Parents play a key role in helping kids define and establish healthy relationships, and can also keep an eye out for signs that their child might be in an abusive relationship. Changes in behavior and rejecting friends to spend more time with a boyfriend or girlfriend are key indicators. That’s why it’s crucial for parents to always know where their teens are and who they are with, and that they get to know their teen’s friends and boyfriend or girlfriend.
School-based sex education programs also help young people to distinguish between healthy and unhealthy relationships and to build the skills they need to help them avoid violent relationships. Hundreds of studies have shown that comprehensive sex education programs have had measurable success helping young people wait to have sex, use condoms and other forms of birth control when they become sexually active, and limit the number of partners they have. These programs also include guidance for setting healthy boundaries, including the ability to say no to sex and establishing positive, respectful relationships. Relationships are complex, and young people need consistent guidance on developing healthy ones.

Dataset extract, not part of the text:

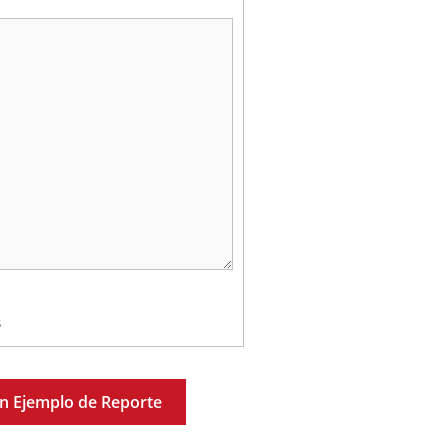
s
n Ejemplo de Reporte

Unfortunately, schools are pressed to focus their time on standardized test preparation, making health education a low priority. But without good sex education that consistently teaches young people how to communicate, negotiate, and deal with conflict in relationships, we leave them vulnerable to abuse.
It’s alarming that so many young people are the victims of abusive relationships, but there is much we can do to combat this problem. It is critical that as a society we focus our attention on helping young people get more guidance on healthy relationships and advocate for more comprehensive sex education in schools. Bottom line: there needs to be more than just a single conversation about healthy relationships; this should be addressed consistently over many years.